World of 〝Dolleam〟

りあん

第0話 開演挨拶

やみのなかにいました。


くらく、くらく、またくらく。

ほうこうかんかくは、とうにうしなわれ。

いろ、という、がいねんすら、おもいだすことができず。

じぶん、という、そんざいすら、とけて、きえてしまいそうな、やみのなかに。

わたしは、いたのだとおもいます。

もっとも、やみをしょうめいするしゅだんは、ないのだけれど。


やがて、やみは、かたちを、いばしょを、そんざいを、もとめました。

ふあんていで、ふていけいなやみは、みずからを、しょうめいするものが、ほしかった。

だから、やみは、わたしになろうとしました。

やみが、わたしにふれ、わたしのてあしをつつみ、じょじょにつめたくなるこどうを、のみこんでいきました。


けれど、わたしはそれに、あらがった。


わたしは、『夢』をみたのです。


やるべき事があるのです。やりたい事があるのです。ここに、いたくないのです。きっと、きっと、わたしは。だから。


前に進みます。闇に行き止まりはありません。

後ろを振り返ります。闇に道なんてありません。

それでもわたしは自分の見つめる先を前だと信じて、駆け出します。


やがてやみの先に、一筋の光を見つけるまで、どのくらい走ったのか、記憶にありません。

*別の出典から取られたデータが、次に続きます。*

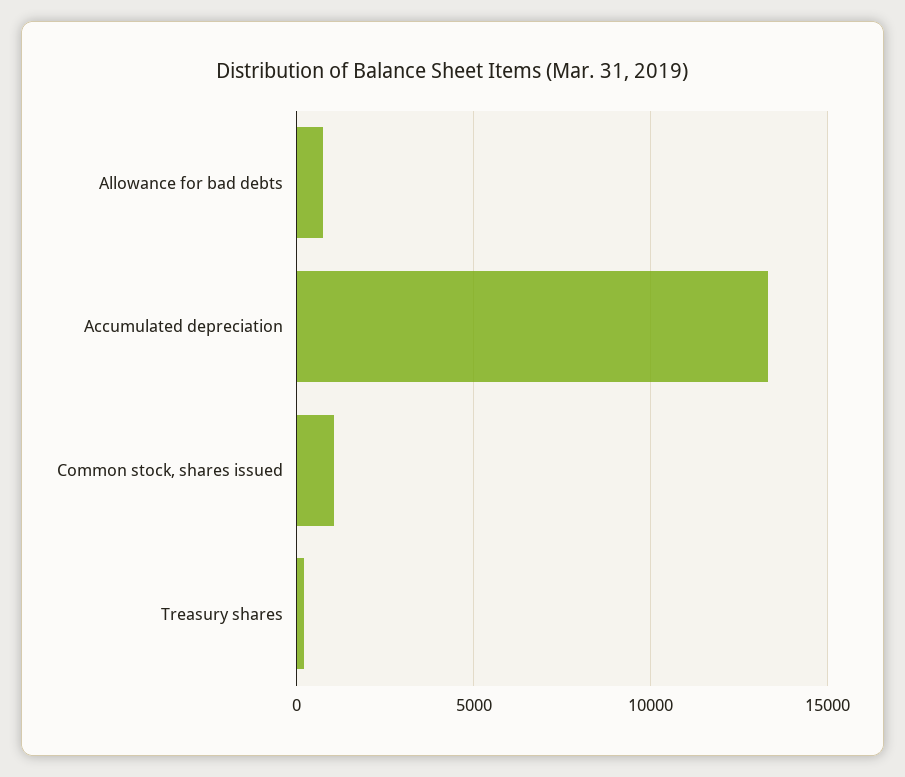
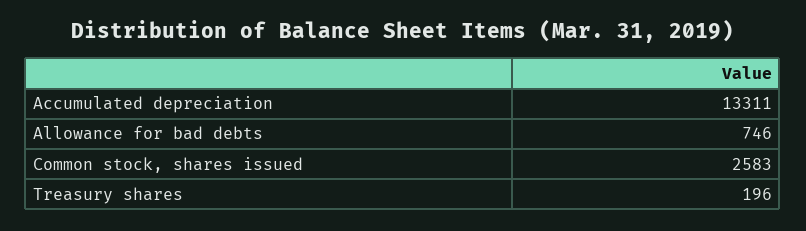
Common stock, shares issued: 1000 -> 2583

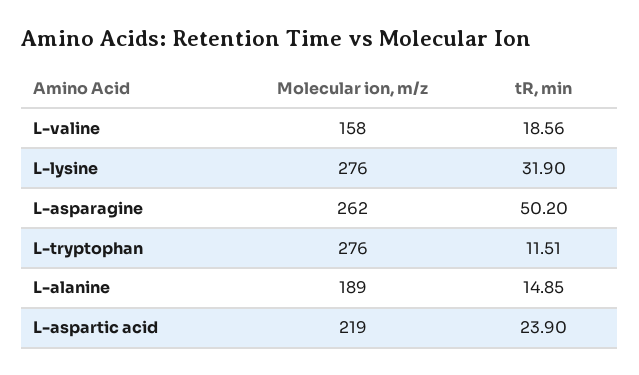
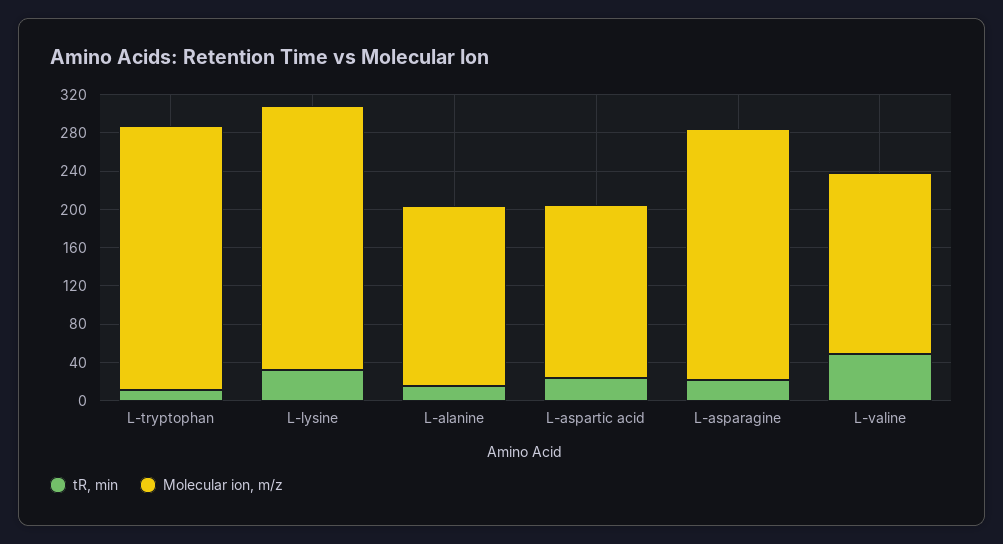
Molecular ion, m/z, L-valine: 158 -> 190
tR, min, L-valine: 18.56 -> 50
tR, min, L-asparagine: 50.2 -> 20
Molecular ion, m/z, L-aspartic acid: 219 -> 180

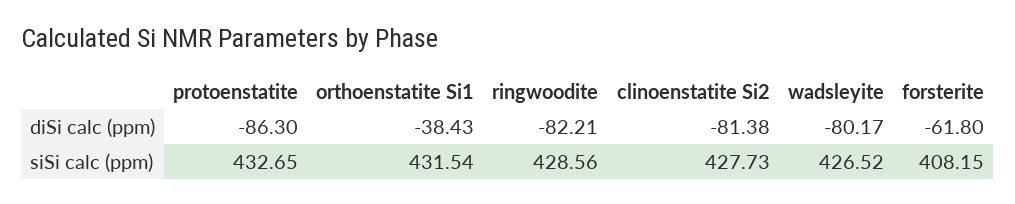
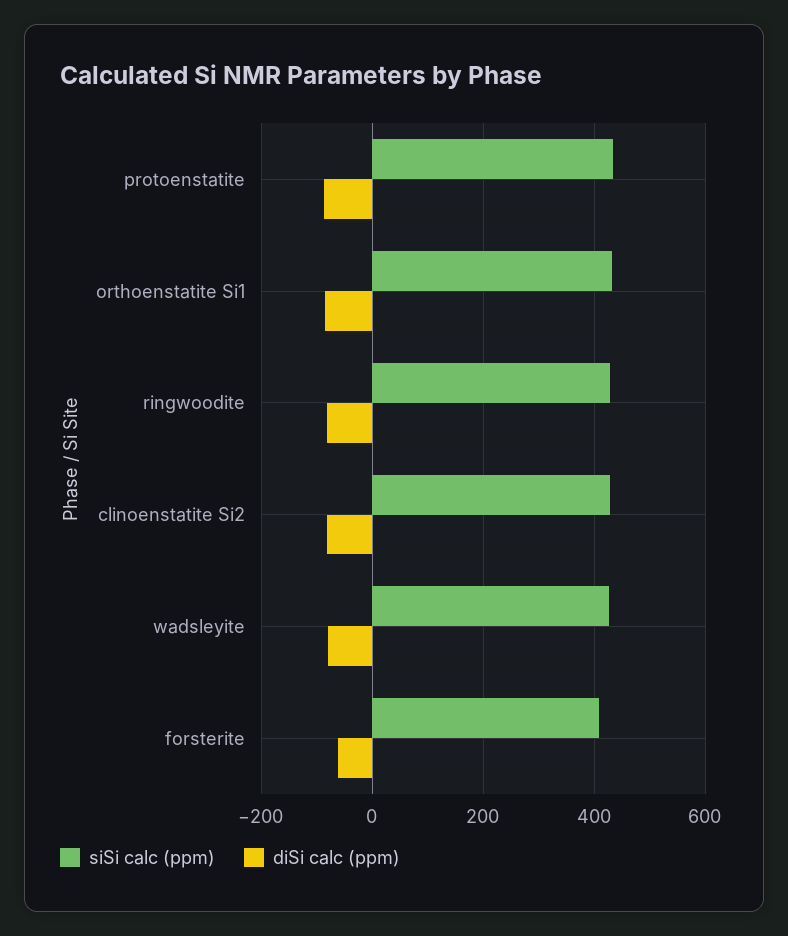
diSi calc (ppm), orthoenstatite Si1: -38.43 -> -80

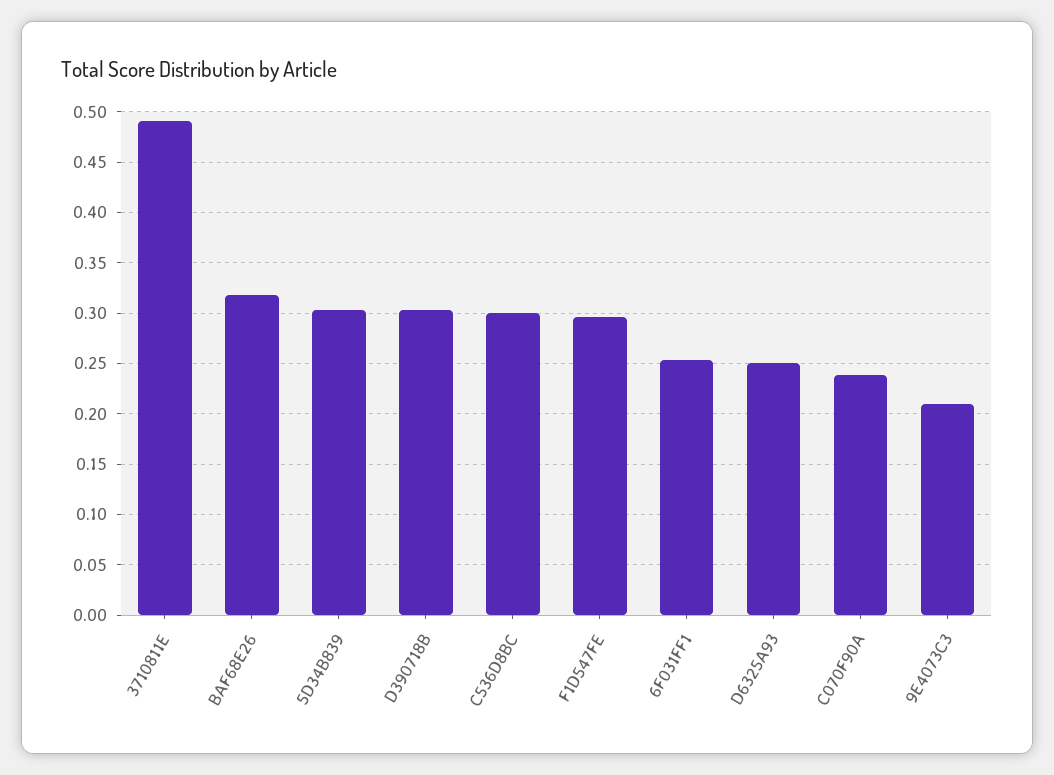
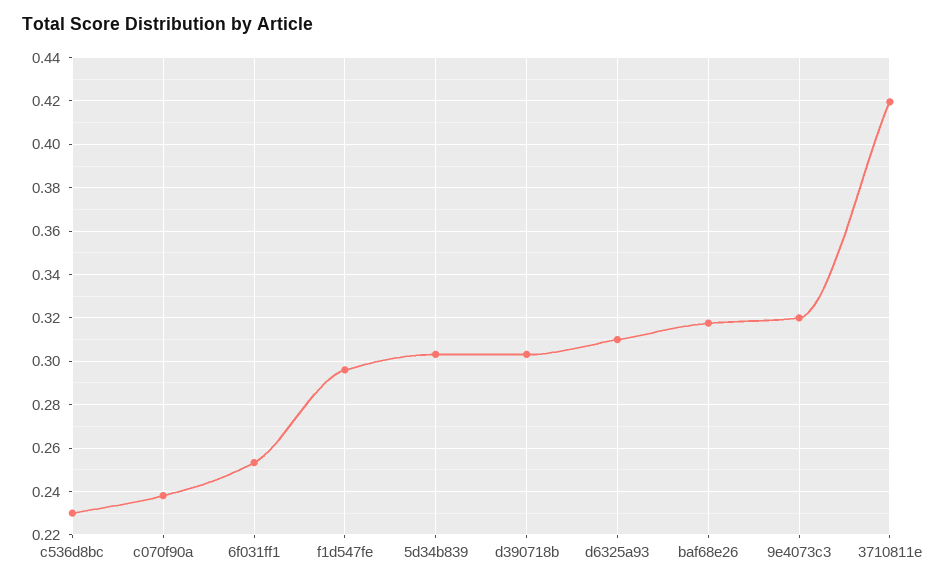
3710811E: 0.49 -> 0.42
C536D8BC: 0.3 -> 0.23
D6325A93: 0.25 -> 0.31
9E4073C3: 0.21 -> 0.32

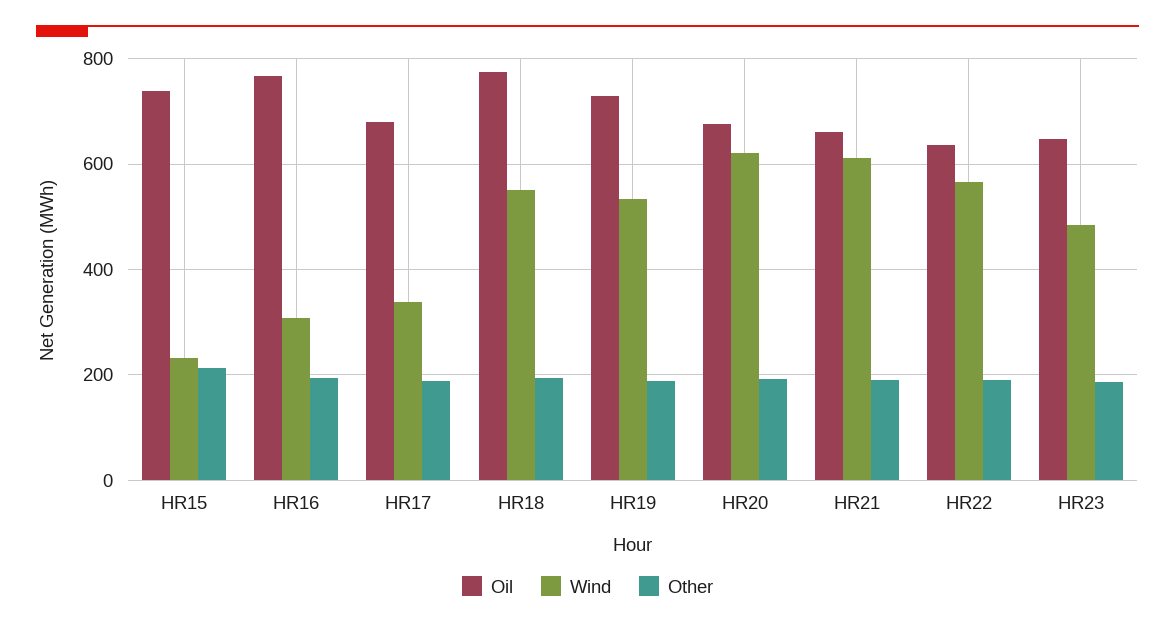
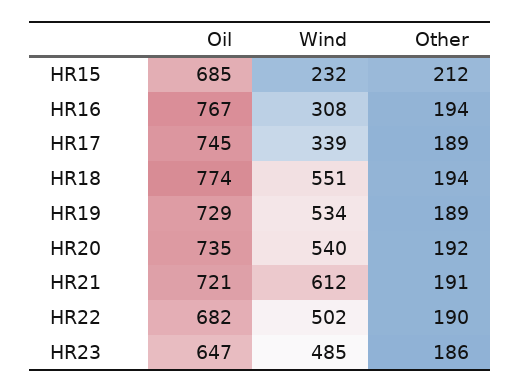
Oil, HR15: 740 -> 685
Oil, HR17: 680 -> 745
Oil, HR20: 680 -> 735
Wind, HR20: 620 -> 540
Oil, HR21: 660 -> 721
Oil, HR22: 640 -> 682
Wind, HR22: 560 -> 502

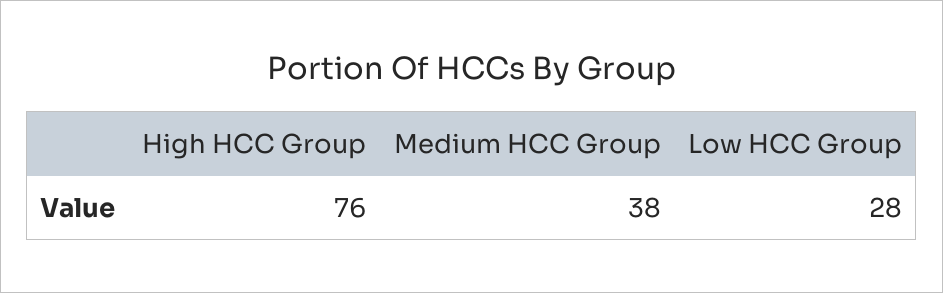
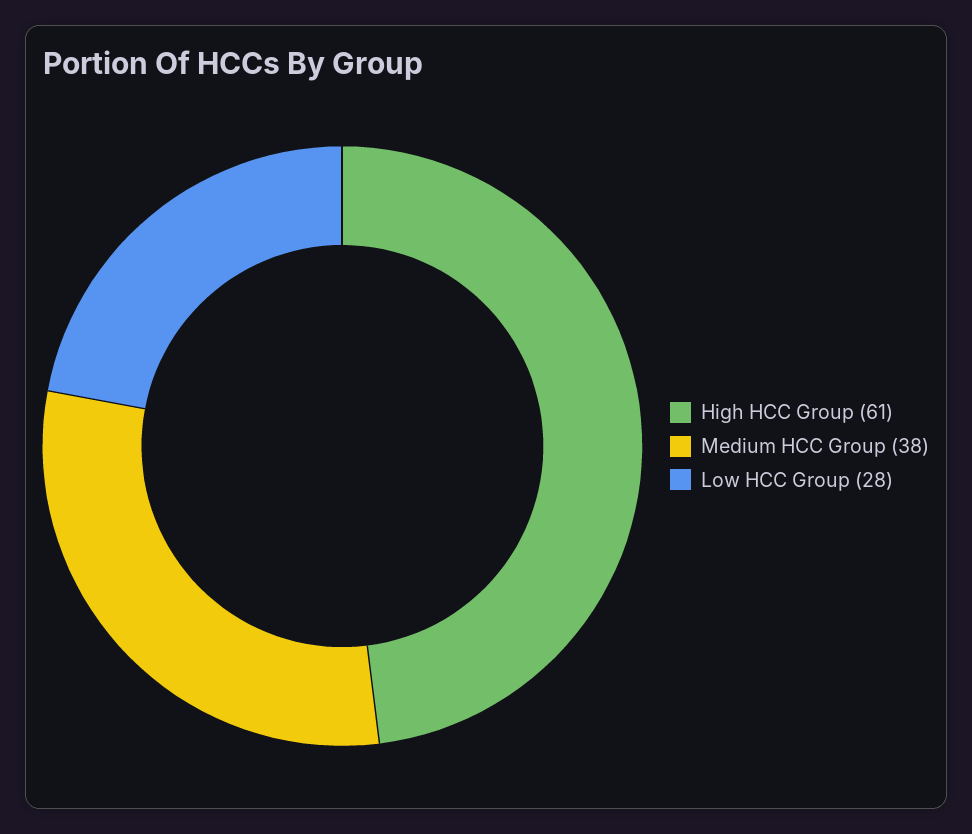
High HCC Group: 76 -> 61

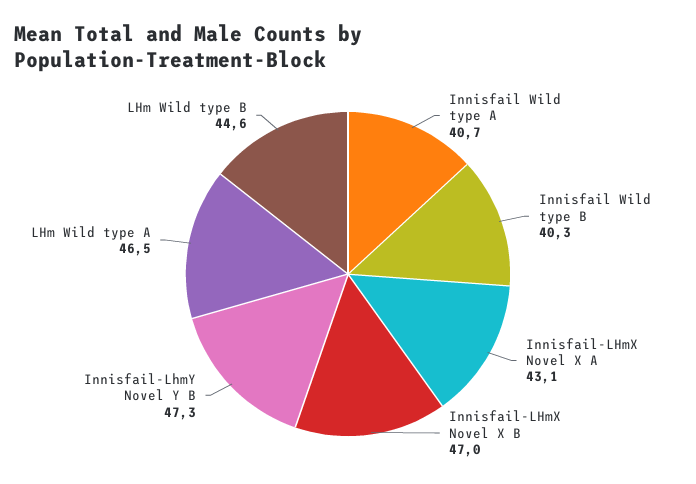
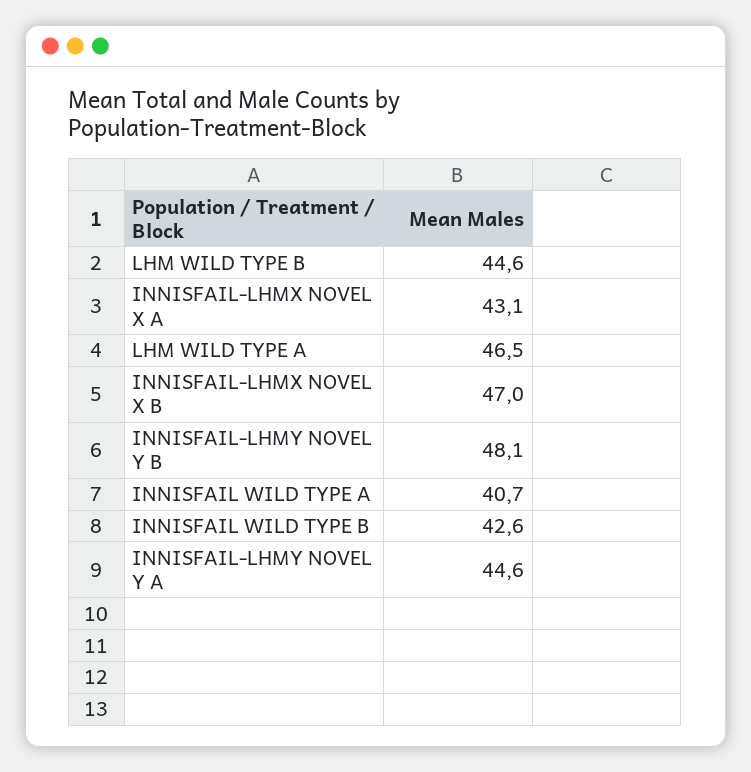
Innisfail Wild type B: 40.3 -> 42.6
Innisfail-LhmY Novel Y B: 47.3 -> 48.1
INNISFAIL-LHMY NOVEL Y A: none -> 44.6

やみに突如として現れた光は、淡く、儚く、今にもきえてしまいそうな、けれど、確かに光なのです。

光は、わたしに確信を抱かせます。



───あの光まで辿り着けば


わたしは『貴方』ともう一度────



無我夢中で光に手を伸ばし、きえゆく光を抱きしめるように、縋り付くように抱え込むと、目の前の世界が白く染まります。


眩しさと暖かさへの驚きは、しかしすぐに安堵へと変わっていきます。

背後にあったやみは、いつの間にかなくなっています。



そうして、私は、光のなかにいるのです。


暖かい暖炉であったり、きらびやかなお洋服であったり、街の笑い声や話し声であったり。

規律や統制、冗談にお祭り、虹や宝石であったり。

やみからそれらを護る、『彼』であったり。


私は、光のなかに生きる『夢』を得たのです。



けれど。


わたしには光は眩しすぎたのでしょうか。

それとも、光を『夢』みてはいけなかったのでしょうか。



私は、『貴方』を忘れてしまいました。

わたしの『夢』を忘れてしまいました。



天使の統べる天空。

悪魔の統べる地底。

妖精の統べる幻想。

それらを創り出した、『人形師』。


全てを喰らう、やみ。



はじめまして、世界。

『人形』Lapoupeeと、申します。